Star-crossed lover Juliet met her tragic demise at the end of Shakespeare’s play (spoiler alert), and the Alfa Romeo Giulietta, too, will soon expire.
Production at the Cassino factory is expected to first wind down from 70 units each day to 40 before ending entirely later in the year.
FCA, however, has since taken an axe to the Turin brand’s future product plans, with only the Giulia, Stelvio, and a couple of smaller SUVs surviving the cull.
Among the casualties include a new GTV, 8C and a large crossover.
The merger with Groupe PSA theoretically gives FCA access to newer platforms for compact cars and crossovers, however Alfa Romeo may choose to focus on small and theoretically more profitable crossovers.
According to its most recent five-year plan, Alfa Romeo will start production of its C-segment SUV, the Tonale, in 2021, followed by its B-segment SUV in 2022.
The Tonale will feature a plug-in hybrid variant, while the smaller SUV will be available as a battery-electric model.
Unlike Juliet, who died at a tragically young age, the Alfa Romeo Giulietta has had a long and fruitful life.
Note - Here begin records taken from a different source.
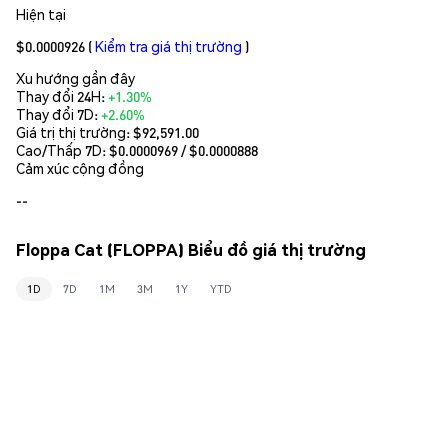
Hiện tại
$0.0000926
(
Kiểm tra giá thị trường
)
Xu hướng gần đây
Thay đổi 24H:
+1.30%
Thay đổi 7D:
+2.60%
Giá trị thị trường:
$92,591.00
Cao/Thấp 7D: $
0.0000969
/ $
0.0000888
Cảm xúc cộng đồng
--
Floppa Cat (FLOPPA) Biểu đồ giá thị trường
1D
7D
1M
3M
1Y
YTD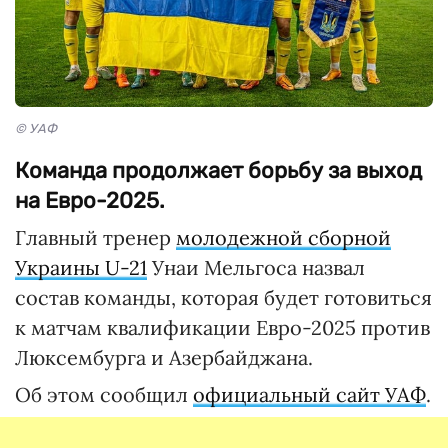
© УАФ
Команда продолжает борьбу за выход
на Евро-2025.
Главный тренер
молодежной сборной
Украины U-21
Унаи Мельгоса назвал
состав команды, которая будет готовиться
к матчам квалификации Евро-2025 против
Люксембурга и Азербайджана.
Об этом сообщил
официальный сайт УАФ
.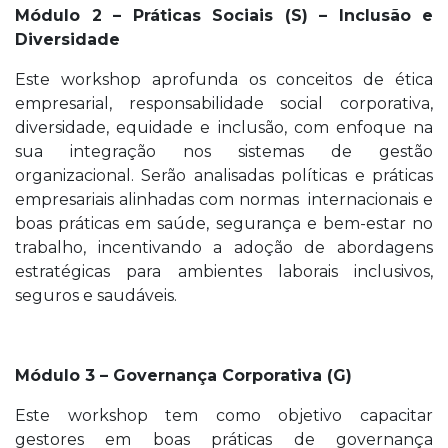
Módulo 2 – Práticas Sociais (S) – Inclusão e
Diversidade
Este workshop aprofunda os conceitos de ética
empresarial, responsabilidade social corporativa,
diversidade, equidade e inclusão, com enfoque na
sua integração nos sistemas de gestão
organizacional. Serão analisadas políticas e práticas
empresariais alinhadas com normas
internacionais e
boas práticas em saúde, segurança e bem-estar no
trabalho, incentivando a adoção de abordagens
estratégicas para ambientes laborais inclusivos,
seguros e saudáveis.
Módulo 3 – Governança Corporativa (G)
Este workshop tem como objetivo capacitar
gestores em boas práticas de governança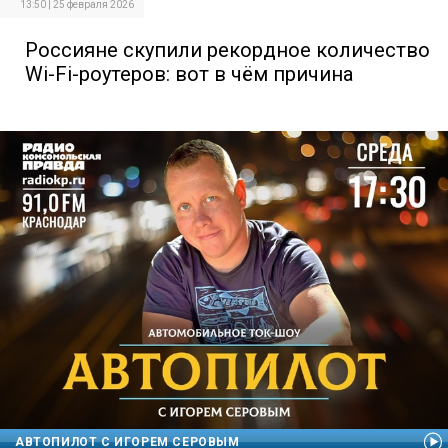
13:50 | 25 февраля 2026
Россияне скупили рекордное количество
Wi-Fi-роутеров: вот в чём причина
АВТОПИЛОТ С ИГОРЕМ СЕРОВЫМ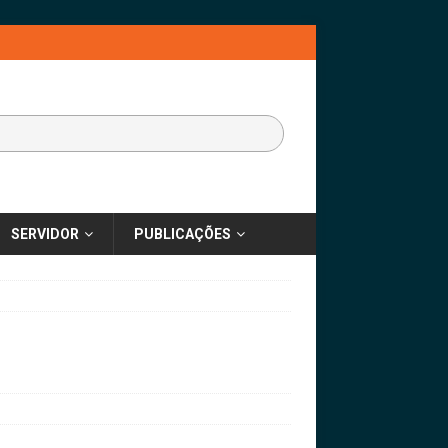
SERVIDOR
PUBLICAÇÕES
First introduced in 2011 to replace the 147, the Giulietta became the entry-level Alfa Romeo upon the MiTo’s discontinuation last year (2016 in Australia).
It’s received some minor facelifts along the way, along with sporadic range re-shuffles.
Sales have declined, however, with just 169 sold here last year. In 2012, Alfa Romeo sold 610 examples.
The drop has been even more precipitous in Europe, the Giulietta’s key market. After several years of relatively steady sales, the Giulietta plummeted to just 15,690 units in 2019.
In its first full year of sales, 2011, Alfa Romeo sold 78,911 Giuliettas in Europe.